====== TEXT SEGMENT

Humber (center) with catcher Travis Reagan and assistant coach David Pierce in Nevada in 2004. |
Whenever Rice guys succeed in professional baseball, I
get tremendously proud. Not because I had anything to do with their success (I didn't).
Not because I competed alongside them (I was the radio broadcaster). Not because we were best friends or anything like that (we haven't stayed in touch past occasional alumni games).
I get proud because I saw these guys mature from frightened freshmen to grizzled veterans, playing in front of
everything ranging from sparsely-filled bleachers in California to hostile grandstands in Hawaii. Because we shared the plane flights and the bus trips, the successes and failures. Seeing them perform on the next level
is just an awesome feeling. It feels the best for the guys I came in with and
the class that followed, and Philip Humber is a perfect example.
I actually got excited for Philip earlier in the week, watching him pitch
against the Orioles. I only saw one inning in real time, and he was laboring, but he got into the sixth with only one run allowed, and it immediately inspired me to do some
research on the slider he has added since I last saw him pitch. I watched a few innings the next day, and it took me back to three years of watching him pitch on Friday nights in college. I'll never forget when he broke the Rice single-season strikeout record against Hawaii, only to have the family of an old alumnus remind officials of a higher strikeout total from the 1920s or so.
But to hear that Philip was working on a perfect game … was just
incredible. I saw him pitch when he struggled with his control and
his composure. I saw him become a weekend starter as a freshman. Saw him be an
unsteady pitcher on the sport’s biggest stage at the College World Series,
knowing he could show the world much better than that. And I saw him prove himself
to everybody in the deciding game of the 2003 College World Series with a complete
game to give us the championship.

============
====== DATASET EXTRACT

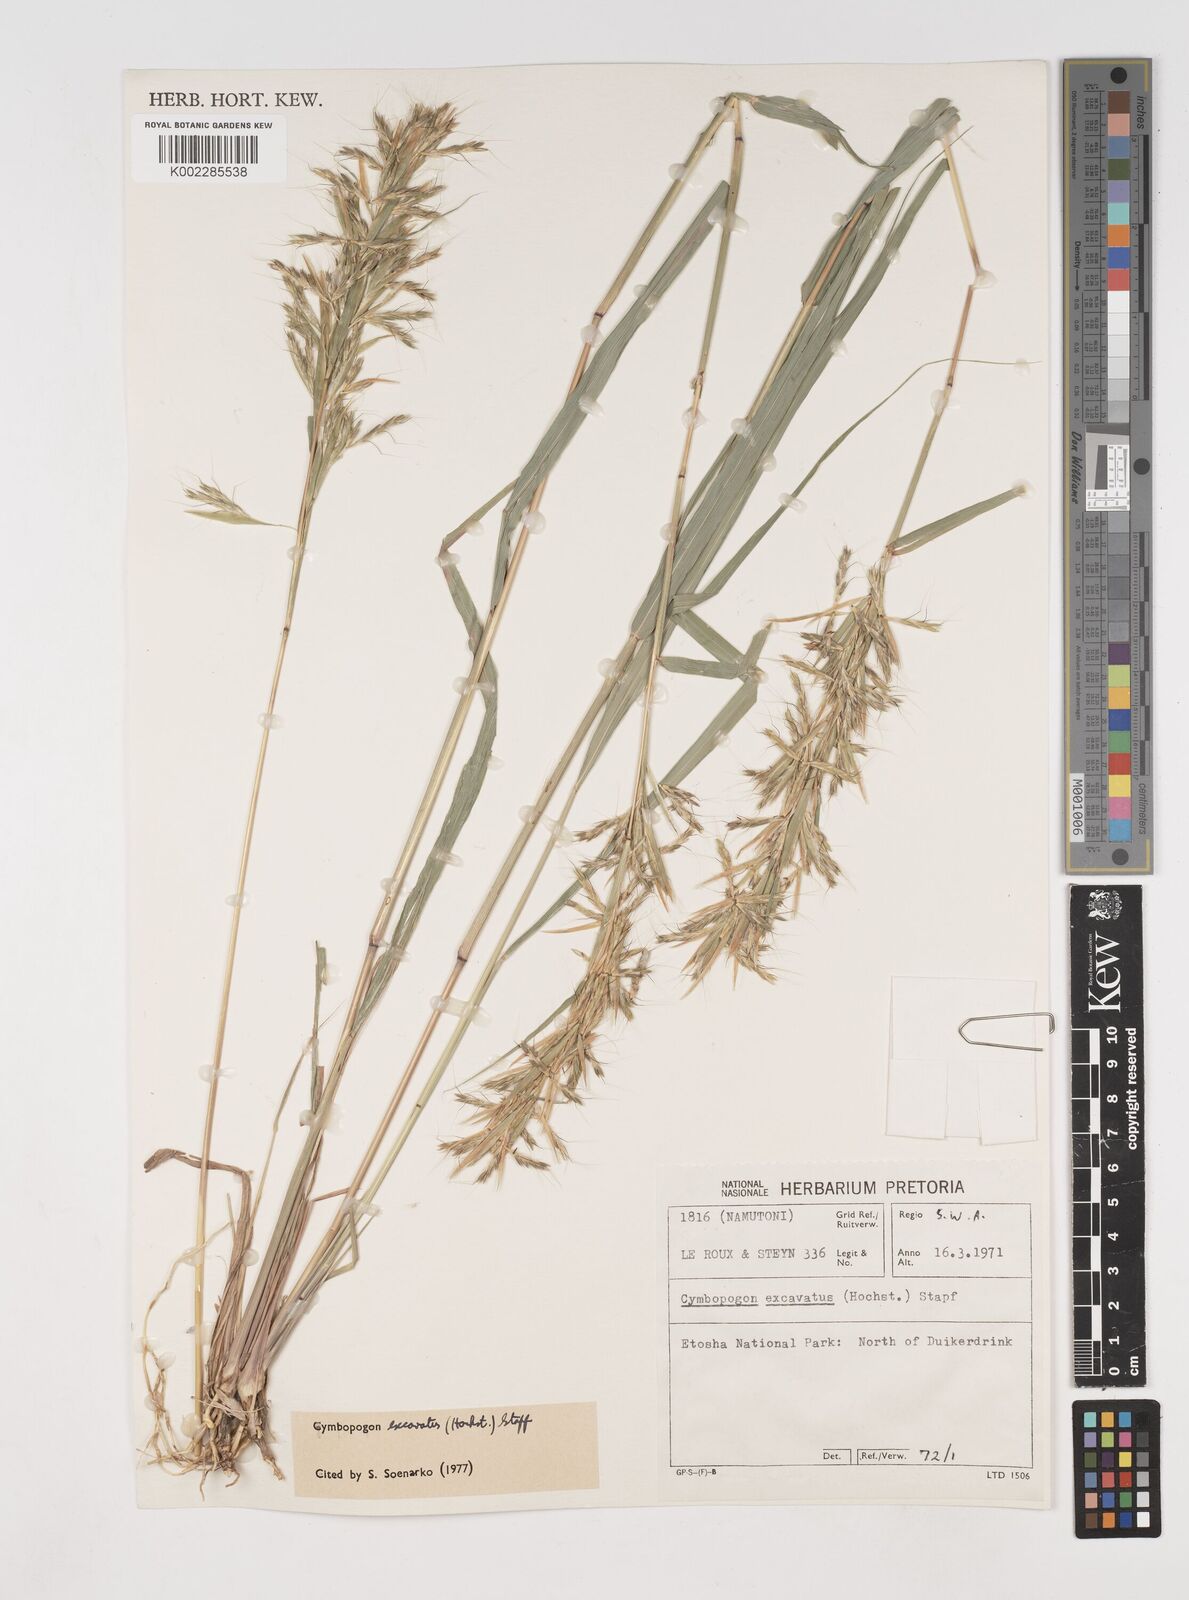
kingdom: Plantae
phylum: Tracheophyta
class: Liliopsida
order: Poales
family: Poaceae
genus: Cymbopogon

============

## WHAT IS REQUIRED:
Resume the piece about watching Philip Humber pitch for Rice and in the majors, starting right after its last sentence.

## WRITTEN REPLY:
Well, everybody is going to remember his name now. I just
saw a guy I know throw a perfect game in the major leagues. That’s unbelievable.
I always felt Philip was underserved as the least noticed
of Rice’s three first-round draft picks. Jeff Niemann is 6-foot-9 and had the
amazing 2003 season, and Wade Townsend was the outspoken, emotional guy who
everybody fawned over, but Philip was the steady one. A weekend starter almost
from the day he set foot on campus, it didn’t come quite as easily as everybody thought.
Always quiet but without the loud confidence of the other two, Philip was great in conference play, but the postseason was
another story. Rice always seemed to lose when he pitched in the postseason,
mostly due to the bullpen and a lack of run support, but occasionally due to
home runs. In fact, he was the winning pitcher in only
one postseason game out of I think eight appearances while he was at Rice, but that one was the 2003 championship decider.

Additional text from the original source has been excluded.